Voici un exemple récent de la mentalité des descendants de colons européens en Palestine occupée. Des internautes ont révélé le 30 décembre sur X que des soldats et leurs familles visionnent un film sur Gaza, puis observent la destruction et le génocide qui s'y déroulent à l'aide d'un télescope, moyennant cinq shekels par personne (1,60 $) Cette scène illustre l'extrême brutalité et le sadisme qui gangrènent la société.
Cela met hors service le logiciel de celles et ceux qui ne s’en prennent qu’à « Netanyahu d’extrême-droite » et/ou de celles et ceux qui parlent de « solution à deux États ». La société de l’entité sioniste est totalement gangrénée par le poison colonial de substitution, un fascisme raciste et génocidaire. Le problème, c’est le sionisme.
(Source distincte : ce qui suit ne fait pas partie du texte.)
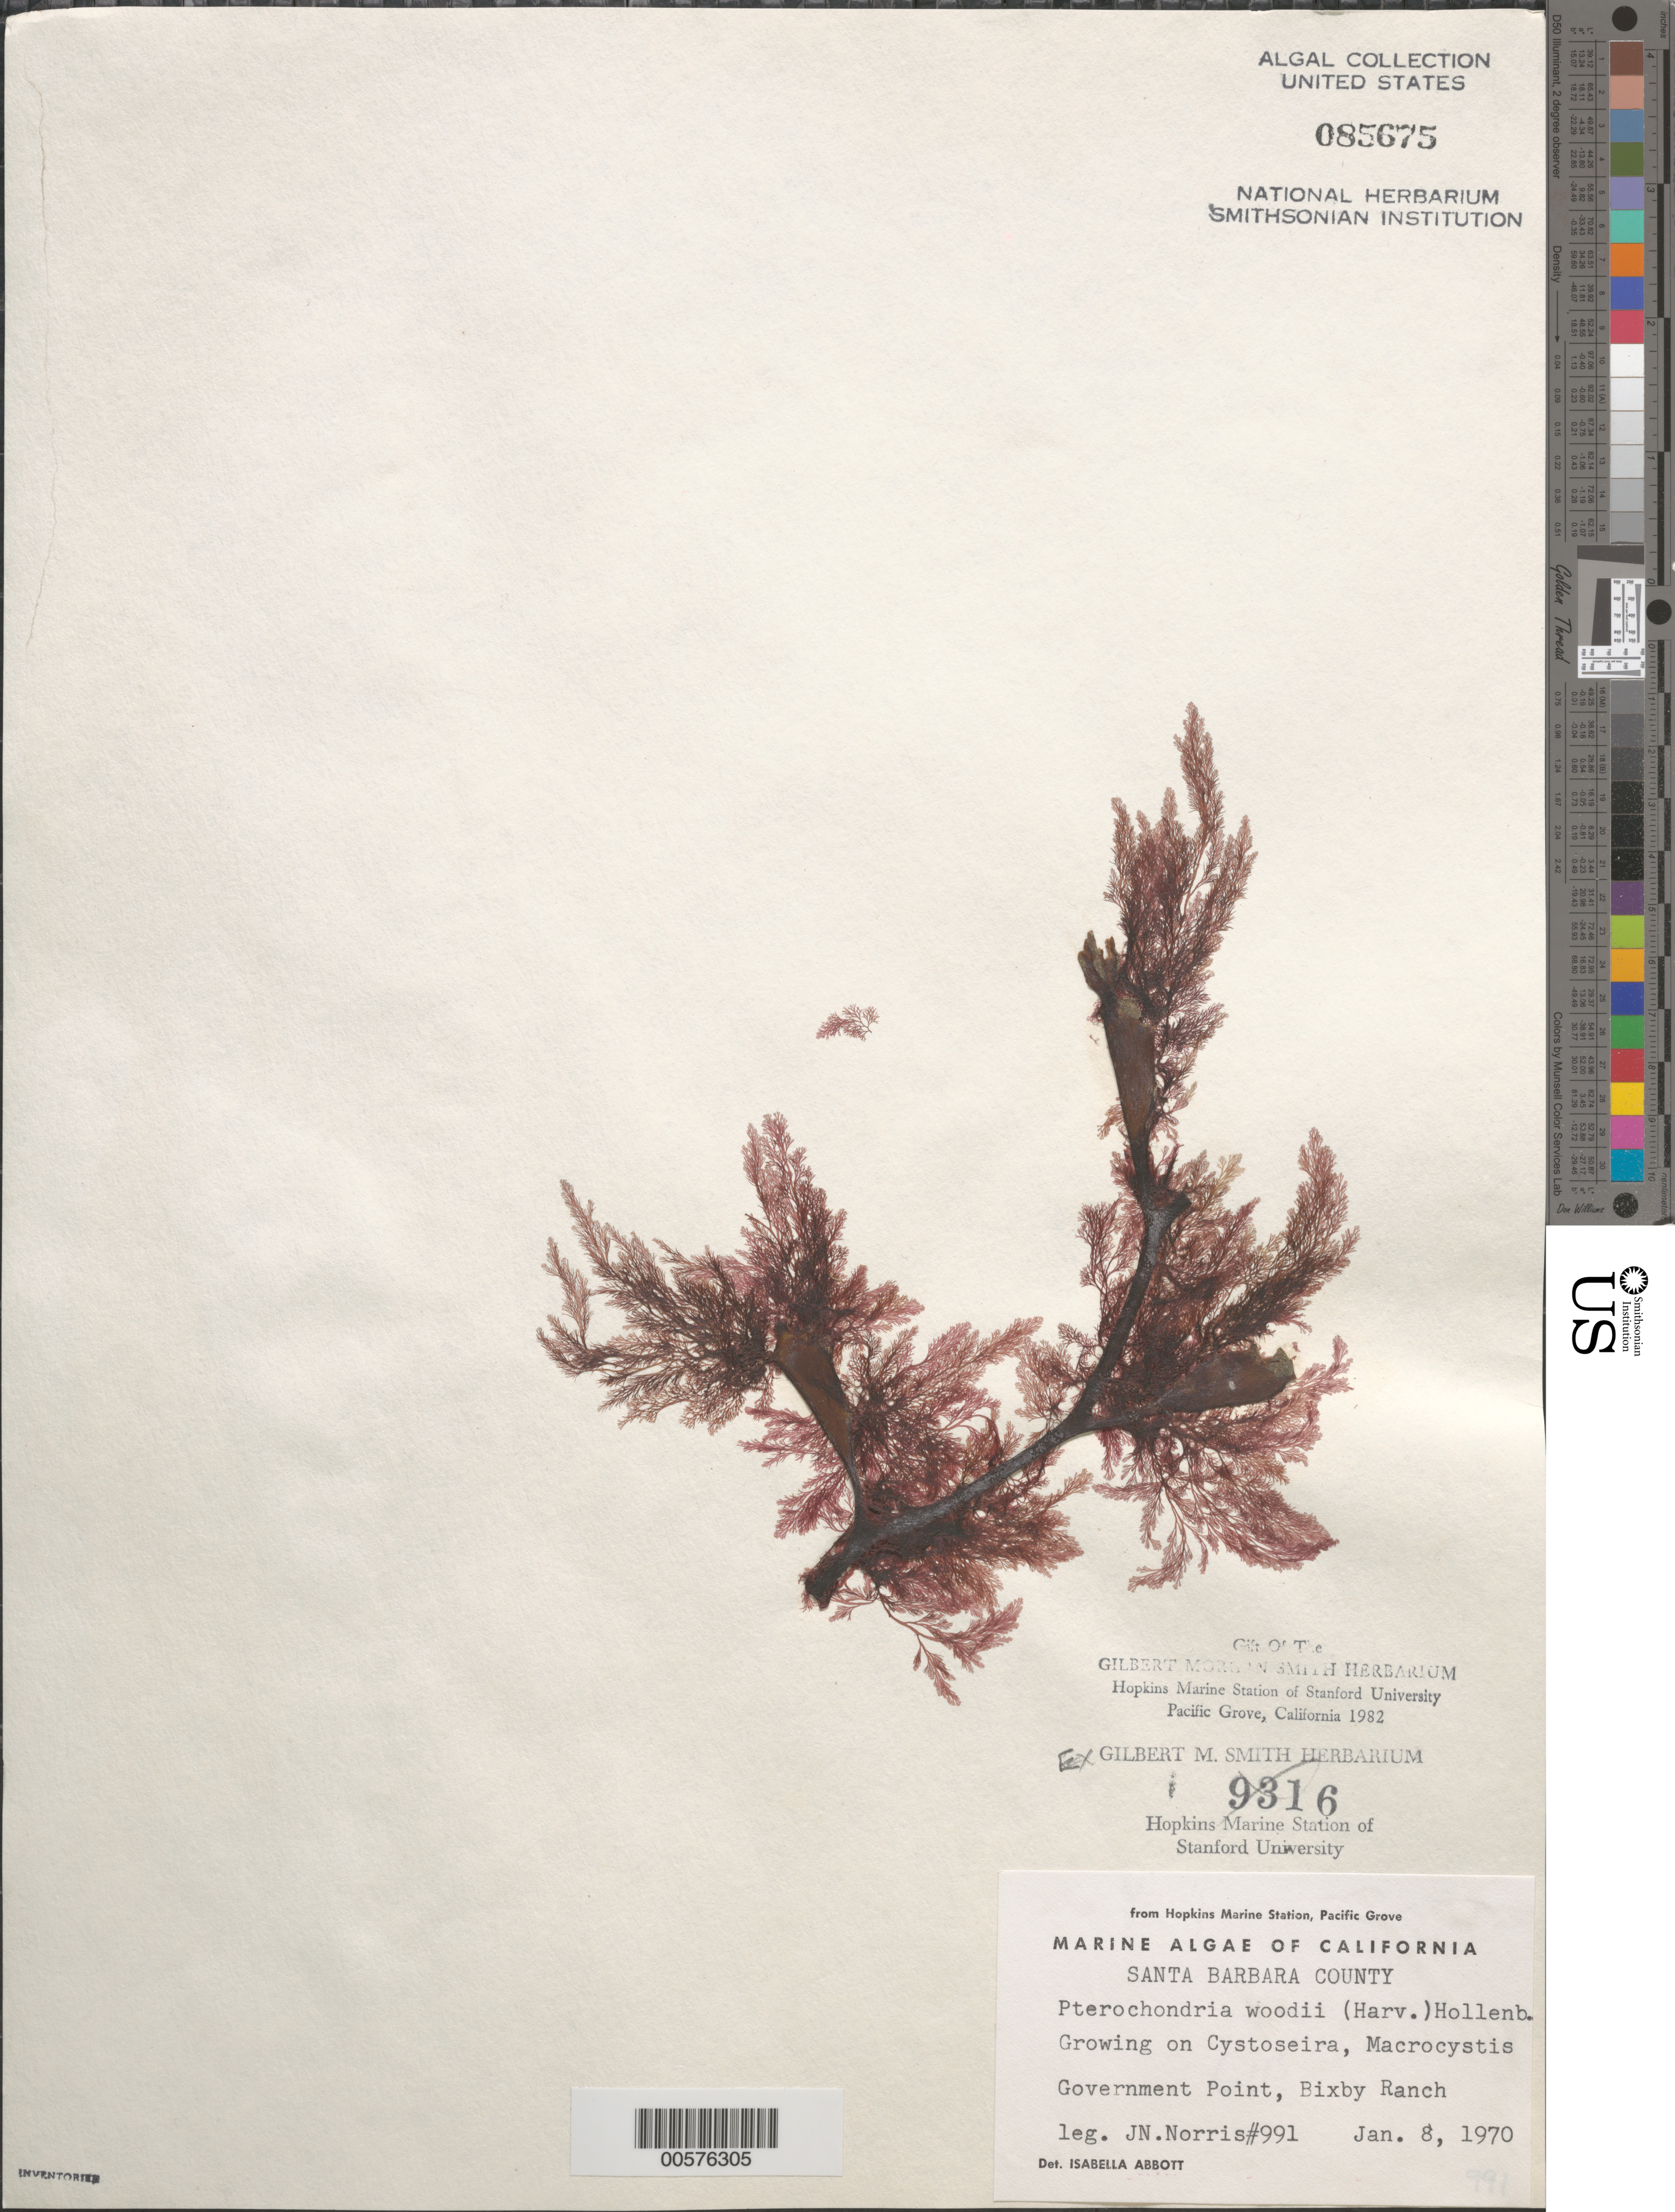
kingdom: Plantae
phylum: Rhodophyta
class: Florideophyceae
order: Ceramiales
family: Rhodomelaceae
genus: Pterochondria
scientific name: Pterochondria woodii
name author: (Harv.) Hollenb.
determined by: Abbott, Isabella A.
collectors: J. N. Norris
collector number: JN-991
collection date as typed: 08 Jan 1970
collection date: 1970-01-08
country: United States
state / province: California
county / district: Santa Barbara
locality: Government Point, Bixby Ranch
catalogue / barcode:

La solution c’est la fin de l’État colonial !
 
En conclusion
En cette nouvelle année, le Parti Révolutionnaire Communistes souhaite bon courage à tout le peuple palestinien et à sa Résistance armée. Depuis le « Déluge d’Al-Aqsa », le roi sioniste est apparu aux peuples du monde plus nu que jamais. La solidarité des travailleurs et des peuples est le seul allié de la Palestine. Le combat de la Résistance palestinienne, qui affronte directement la pointe avancée de l’impérialisme occidental est vital pour les prolétaires de l’ensemble de la planète.
L’État colonial sioniste tombera ! C’est le sens de l’histoire ! Et la nation palestinienne sera enfin libre, du Jourdain à la mer!
[1] Il s’agit du Congrès juif américain, une sorte de CRIF nord-américain.
[2] Le « Grand rabbin » de France, qui a été relaxé par la « justice », malgré ces propos.